Task statement: Transcribe the passage of the scholarship announcement from "The STLE board" up to and including "the tribology sciences.".

Quoted passage:

***

STLE creates Jeanie McCoy Scholarship Award
TLT Scholarship Award August 2017
New honor benefits female college and high school students pursuing careers in tribology.
STLE’s board of directors
has developed a scholarship named after STLE Life Member Jeanie S. McCoy of Jeanie McCoy Technologies (retired). The new award, the Jeanie McCoy Scholarship Award, will aid female college and high school students pursuing careers in tribology.
The STLE board approved the award at the society’s 72nd Annual Meeting & Exhibition last May in Atlanta. The scholarship will be presented for the first time during STLE’s 73rd Annual Meeting next year in Minneapolis, Minn.
The scholarship’s requirements were developed with the assistance of STLE Past President Dr. Maureen Hunter of King Industries and state that the recipient must be a female matriculating student pursuing an education or career in the field of tribology and enrolled as one of the following:
a senior in high school with plans to pursue an education in the field of tribology
an undergraduate student pursuing a degree with tribology science experience
a graduate student pursuing a degree in the tribology sciences.
McCoy has been a member of STLE for more than 65 years, joining in the early 1950s when the lubrication industry was clearly male dominated. While STLE’s historical records cannot verify that McCoy was the society’s first woman member, she was certainly one of the first, one of the most active and one of the longest members of STLE.

***

Study material:
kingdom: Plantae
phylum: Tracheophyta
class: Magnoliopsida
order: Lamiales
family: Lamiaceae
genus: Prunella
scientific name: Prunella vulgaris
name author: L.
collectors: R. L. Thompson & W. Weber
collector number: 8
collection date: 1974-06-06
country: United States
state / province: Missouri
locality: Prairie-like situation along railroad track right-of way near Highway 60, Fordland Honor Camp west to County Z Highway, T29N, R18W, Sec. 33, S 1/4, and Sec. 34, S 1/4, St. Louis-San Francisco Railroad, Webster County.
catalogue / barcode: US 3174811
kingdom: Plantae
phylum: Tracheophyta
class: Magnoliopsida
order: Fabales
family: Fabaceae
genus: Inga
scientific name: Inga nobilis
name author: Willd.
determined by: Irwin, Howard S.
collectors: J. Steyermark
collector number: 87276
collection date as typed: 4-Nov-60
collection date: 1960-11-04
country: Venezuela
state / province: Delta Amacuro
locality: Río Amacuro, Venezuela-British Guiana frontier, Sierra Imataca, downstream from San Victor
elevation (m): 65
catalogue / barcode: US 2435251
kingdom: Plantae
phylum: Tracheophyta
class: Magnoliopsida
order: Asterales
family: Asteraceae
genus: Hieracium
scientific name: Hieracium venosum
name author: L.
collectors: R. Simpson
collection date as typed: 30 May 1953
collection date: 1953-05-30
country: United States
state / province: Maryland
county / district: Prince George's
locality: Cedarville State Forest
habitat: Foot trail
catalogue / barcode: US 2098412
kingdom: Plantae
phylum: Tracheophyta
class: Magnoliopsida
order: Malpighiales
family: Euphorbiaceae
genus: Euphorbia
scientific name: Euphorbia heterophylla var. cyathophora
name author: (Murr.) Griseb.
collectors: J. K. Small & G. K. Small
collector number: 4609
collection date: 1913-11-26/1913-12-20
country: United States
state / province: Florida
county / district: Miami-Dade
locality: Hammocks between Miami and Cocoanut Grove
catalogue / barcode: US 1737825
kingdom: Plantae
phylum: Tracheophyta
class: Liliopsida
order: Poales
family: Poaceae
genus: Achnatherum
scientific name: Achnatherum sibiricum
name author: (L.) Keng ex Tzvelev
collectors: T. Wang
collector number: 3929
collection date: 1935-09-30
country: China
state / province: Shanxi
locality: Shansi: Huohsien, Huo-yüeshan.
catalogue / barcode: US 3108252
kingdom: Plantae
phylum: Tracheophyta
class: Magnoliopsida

***

Task response:
The STLE board approved the award at the society’s 72nd Annual Meeting & Exhibition last May in Atlanta. The scholarship will be presented for the first time during STLE’s 73rd Annual Meeting next year in Minneapolis, Minn.
The scholarship’s requirements were developed with the assistance of STLE Past President Dr. Maureen Hunter of King Industries and state that the recipient must be a female matriculating student pursuing an education or career in the field of tribology and enrolled as one of the following:
a senior in high school with plans to pursue an education in the field of tribology
an undergraduate student pursuing a degree with tribology science experience
a graduate student pursuing a degree in the tribology sciences.